Beautiful work. Read all of it.

Brad Thompson at Marginal Revolution

Via email yesterday, I learned that C. Bradley Thompson's landmark essay, "The Decline and Fall of American Conservatism" was mentioned over at one of the better libertarian blogs, Marginal Revolution. This blog gets something like -- cough, cough! -- three or four times as many visitors daily as I get in a month, so this is very good publicity for the one-year-old Objective Standard and for Objectivism. (Speaking of which, if you subscribe, it may be time to renew. And if you don't, you really ought to subscribe.)

I haven't looked at the comments today yet, but this is a good opportunity to engage in some intelligent debate on the role of fundamental ideas in politics and the culture, so it might pay to stop by there. I do recall seeing that Nick Provenzo had left a comment.

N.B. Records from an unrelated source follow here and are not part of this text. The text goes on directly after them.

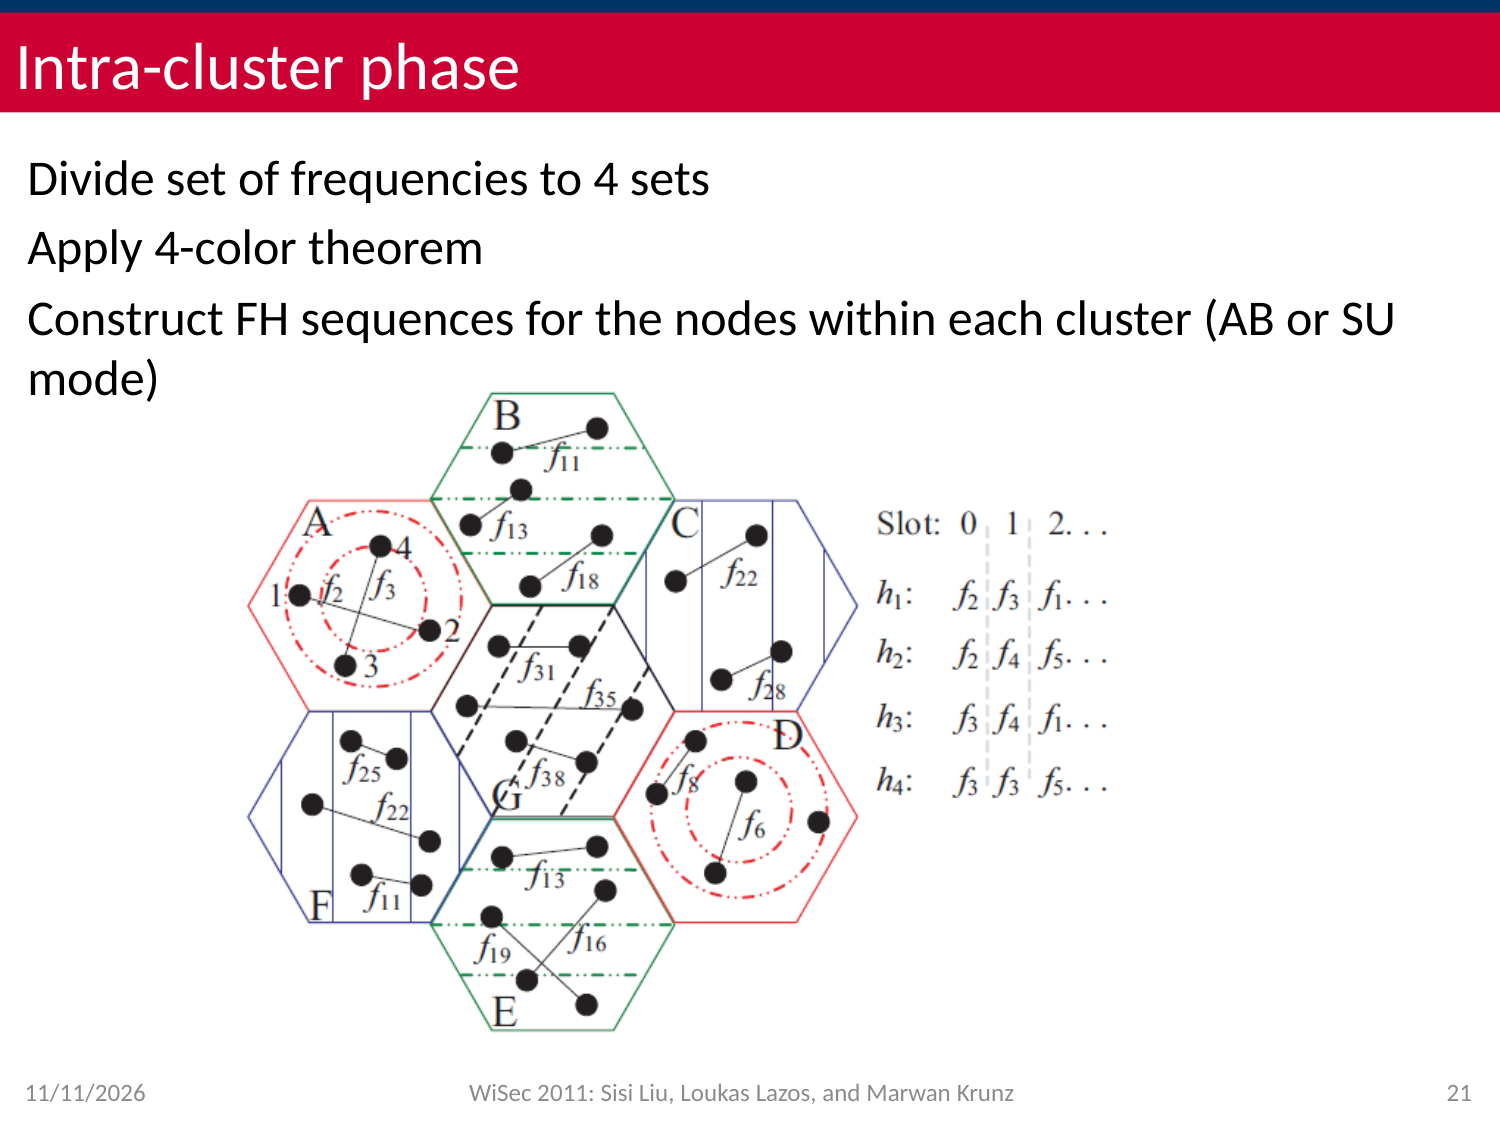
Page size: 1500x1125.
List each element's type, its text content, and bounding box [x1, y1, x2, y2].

picture [224, 374, 1126, 1048]
slide_number 21 [1137, 1061, 1488, 1122]
list Divide set of frequencies to 4 sets Apply 4-color theorem Construct FH sequences for the nodes within each cluster (AB or SU mode) [11, 137, 1488, 1006]
title Intra-cluster phase [0, 12, 1500, 113]
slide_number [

I got interested in the discussion over there last night and started thinking out loud about it on electronic paper. (How's that for a mixed multimedia metaphor?) Some of what turned out to be some rather far-ranging and rambling notes I have posted here.

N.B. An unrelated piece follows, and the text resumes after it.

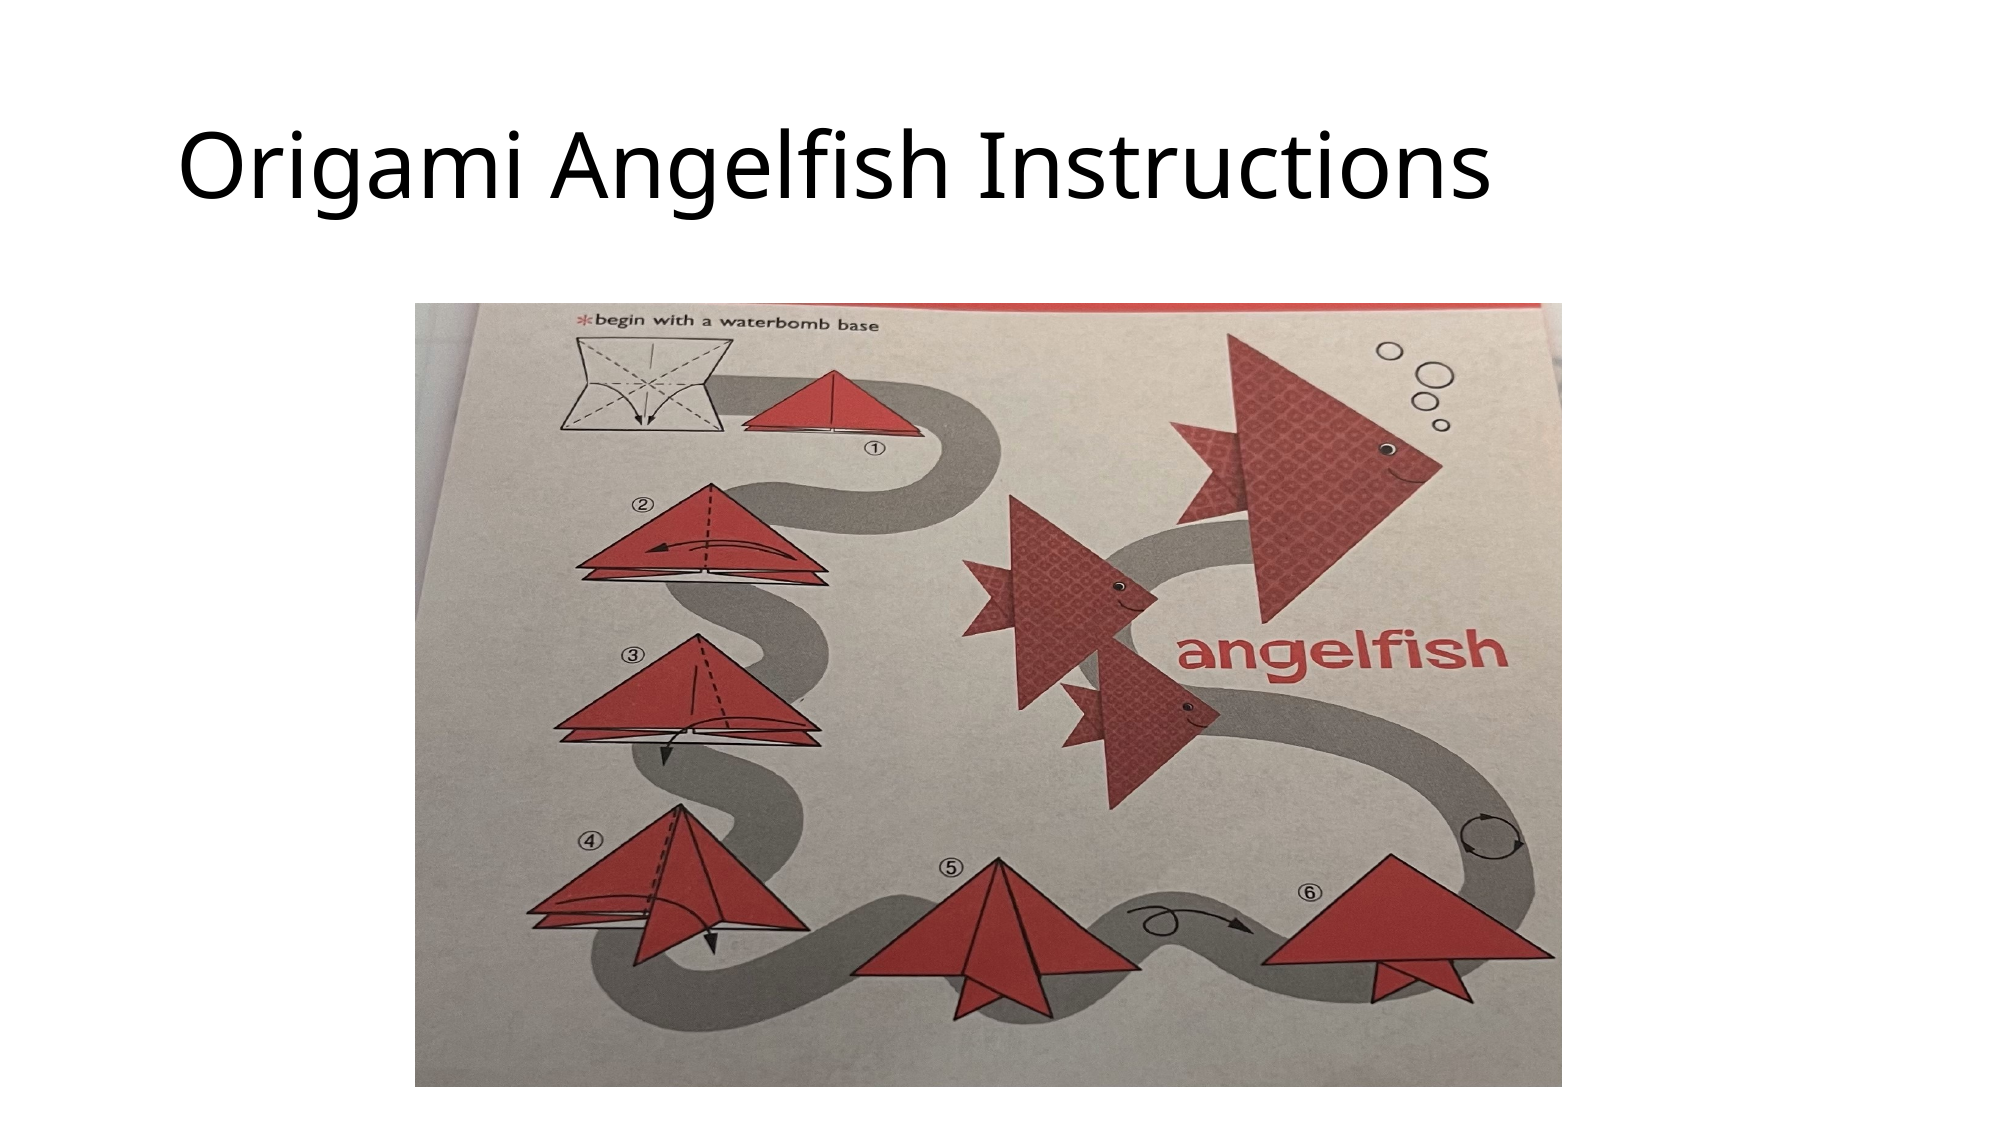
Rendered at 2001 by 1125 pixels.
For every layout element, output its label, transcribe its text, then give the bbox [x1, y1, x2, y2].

title Origami Angelfish Instructions [137, 59, 1863, 278]
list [415, 303, 1562, 1087]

A Cruel Economic Experiment

Galileo is on a roll! Read this excellent post on the Dhimmocrats' recent decision to raise the minimum wage and remove American Samoa's exemption.
The existence of the American Samoa exemption is an unpleasant reminder to everyone who votes for the minimum wage -- Democrats, Republicans and President Bush -- that it destroys jobs, and that the higher it is set, the more jobs it destroys. Furthermore, the people who suffer the most from the minimum wage are those who are young and beginning their working years, and those with the least education and skills. These are precisely the people the Democrats pontificate about wanting to help.
You know the drill. But don't leave his site without a stop by his main page.